The power to dish out the largesse of concealed carry permits is seductive. The previous Sheriff used it. The current Sheriff said that he would keep it from being political, so he cemented in place the rules that all had become “traditional”.
I hope that he sees the light and realizes that it is not a good idea to appeal this ruling.
Law enforcement agencies don’t run for election.
Sheriffs do run for re-election.
Eric Holder recently said that he wanted to ask the SCOTUS for an opinion on what “bear arms” meant in 2A. But the Supremes need a case to work on.
So the 9th went and ruled pro-2A on the issue, when there are two other districts that ruled the other way.
So now Holder has a path to get the issue before SCOTUS. I don’t think he’d dare unless he knew 99.9% certainty what the answer will be.
If I’m right, the decision will not be appealed.
I knew someone would say that, as soon as I posted. Rats.
Looks like “en banc” is the term. If San Diego County files for it the case will be heard by 11 justices of the 9th circuit. The county has 14 days to appeal “en banc” in which time the ruling will be put on hold till that ruling is cast.
If San Diego County does not appeal in 14 days then the ruling stands and 7 days later the ruling is in effect.
From the end of Peruta Opinion found here:
http://michellawyers.com/wp-content/uploads/2010/11/Peruta-Opinion.pdf
The action you describe is referred to as "sua sponte" (Latin: "of his, her, its or their own accord."). The circuit court is allowed to rehear the case either as a panel of three, or "en banc" (all of the members of the circuit who choose to participate), on its own accord. But such self-motivated action is rare. Not impossible, not never done, just mighty uncommon.
The loser is allowed to request rehearing, as a matter of right. These requests are usually denied. I'd guess something on the order of 2-4% is reheard, and that usually because the loser has a darn good legal argument, or the court is having second thoughts.
Thank you. Very valuable information.
There are already 2 or three cases being appealed to SCOTUS on this issue.
The Court, or Holder, does not need anything further to have them decide to hear a case.
County sheriffs do. In Kern County where I live, candidates for sheriffs job actually campaign at our local gun shows. If they aren't pro 2A, they won't get elected. Kern County is the closest thing CA has to shall-issue.
Are you thinking this may not get appealed? And what do you think the chances this ruling will hold if heard on appeal?

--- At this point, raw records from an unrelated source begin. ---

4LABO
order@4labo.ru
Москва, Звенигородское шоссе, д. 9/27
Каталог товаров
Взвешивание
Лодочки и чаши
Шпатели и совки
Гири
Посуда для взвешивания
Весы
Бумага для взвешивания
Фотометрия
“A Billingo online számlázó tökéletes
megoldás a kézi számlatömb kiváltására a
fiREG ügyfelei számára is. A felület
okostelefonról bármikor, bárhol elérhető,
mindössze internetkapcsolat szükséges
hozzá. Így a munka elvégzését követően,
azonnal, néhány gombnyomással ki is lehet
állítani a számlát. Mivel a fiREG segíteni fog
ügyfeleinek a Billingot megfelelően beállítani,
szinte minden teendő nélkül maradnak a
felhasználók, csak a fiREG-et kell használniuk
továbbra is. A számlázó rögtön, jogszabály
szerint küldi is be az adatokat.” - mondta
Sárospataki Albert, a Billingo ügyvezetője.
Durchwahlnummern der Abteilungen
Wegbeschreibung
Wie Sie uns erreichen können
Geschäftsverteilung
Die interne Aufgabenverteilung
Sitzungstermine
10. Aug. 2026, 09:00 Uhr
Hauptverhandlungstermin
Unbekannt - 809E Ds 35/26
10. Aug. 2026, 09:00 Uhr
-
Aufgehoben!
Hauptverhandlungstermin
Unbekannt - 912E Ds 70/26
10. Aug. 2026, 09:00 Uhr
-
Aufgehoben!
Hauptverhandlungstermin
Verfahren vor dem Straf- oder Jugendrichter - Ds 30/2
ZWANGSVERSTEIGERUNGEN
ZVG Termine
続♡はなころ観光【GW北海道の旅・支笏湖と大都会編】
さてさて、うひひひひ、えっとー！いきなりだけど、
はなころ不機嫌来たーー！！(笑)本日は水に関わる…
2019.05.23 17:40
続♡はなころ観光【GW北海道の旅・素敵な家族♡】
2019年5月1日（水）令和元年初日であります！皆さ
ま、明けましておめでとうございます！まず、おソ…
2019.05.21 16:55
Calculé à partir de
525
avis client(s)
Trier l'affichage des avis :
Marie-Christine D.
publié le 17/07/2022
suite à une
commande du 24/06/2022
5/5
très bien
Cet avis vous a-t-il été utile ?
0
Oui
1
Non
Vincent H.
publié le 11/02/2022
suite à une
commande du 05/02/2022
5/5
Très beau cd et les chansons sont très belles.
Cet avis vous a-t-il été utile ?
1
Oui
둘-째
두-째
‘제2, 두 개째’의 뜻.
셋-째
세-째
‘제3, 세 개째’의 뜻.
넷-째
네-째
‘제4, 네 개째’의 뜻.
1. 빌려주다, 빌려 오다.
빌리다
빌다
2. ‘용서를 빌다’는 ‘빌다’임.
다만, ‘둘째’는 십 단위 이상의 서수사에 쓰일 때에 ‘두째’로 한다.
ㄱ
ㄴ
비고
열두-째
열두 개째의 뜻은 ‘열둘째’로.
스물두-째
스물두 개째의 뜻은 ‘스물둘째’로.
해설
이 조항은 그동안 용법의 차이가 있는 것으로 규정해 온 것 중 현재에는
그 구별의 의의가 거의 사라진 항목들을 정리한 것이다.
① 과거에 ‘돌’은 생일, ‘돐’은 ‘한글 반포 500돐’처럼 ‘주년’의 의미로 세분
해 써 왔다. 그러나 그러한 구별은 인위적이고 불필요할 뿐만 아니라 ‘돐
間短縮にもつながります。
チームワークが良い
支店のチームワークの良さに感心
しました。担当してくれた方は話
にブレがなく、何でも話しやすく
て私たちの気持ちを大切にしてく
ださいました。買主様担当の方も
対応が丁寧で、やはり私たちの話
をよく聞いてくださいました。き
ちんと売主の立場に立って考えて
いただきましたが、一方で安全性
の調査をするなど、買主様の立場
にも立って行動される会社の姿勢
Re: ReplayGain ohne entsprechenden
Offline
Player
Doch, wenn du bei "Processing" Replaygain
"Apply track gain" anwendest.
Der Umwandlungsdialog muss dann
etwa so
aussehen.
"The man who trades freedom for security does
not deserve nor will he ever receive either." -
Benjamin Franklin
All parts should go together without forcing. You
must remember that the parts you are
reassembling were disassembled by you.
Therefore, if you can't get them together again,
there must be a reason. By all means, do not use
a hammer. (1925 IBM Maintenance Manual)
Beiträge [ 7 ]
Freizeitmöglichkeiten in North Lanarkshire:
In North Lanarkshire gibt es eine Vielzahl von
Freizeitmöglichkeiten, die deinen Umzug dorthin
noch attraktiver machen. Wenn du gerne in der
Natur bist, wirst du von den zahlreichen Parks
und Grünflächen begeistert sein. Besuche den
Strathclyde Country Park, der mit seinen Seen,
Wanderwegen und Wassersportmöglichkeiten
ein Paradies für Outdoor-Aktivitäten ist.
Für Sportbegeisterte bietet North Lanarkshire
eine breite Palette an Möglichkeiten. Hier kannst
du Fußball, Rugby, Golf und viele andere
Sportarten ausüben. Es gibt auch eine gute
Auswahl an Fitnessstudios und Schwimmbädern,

I don’t know - usually the sheriff does. Maybe these permits come from the police department instead. I know Denver was one of very few places I’ve lived where the sheriff and the chief if police were both appointed. Never seen that anywhere else.
Hey, thanks for the background. So he tried to keep things nonpolitical by not changing the politically established traditions.
I find it odd that the 9th would come down on the side of 2A. Do the other cases involve conflicting decisions at that level?
The ninth circuit is an appellate court, so the trial court ruling was upheld on appeal. I figure the loser (San Diego County) will request rehearing, and the ninth circuit will deny the request.
At that point, the case will be ripe for the loser (San Diego County) to request the case be taken by the US Supreme Court. Filing that is pretty cheap too. I highly doubt SCOTUS would take it up, and if it did, it would be combined with a handful of cases that touch on the right to bear arms (outside of the home).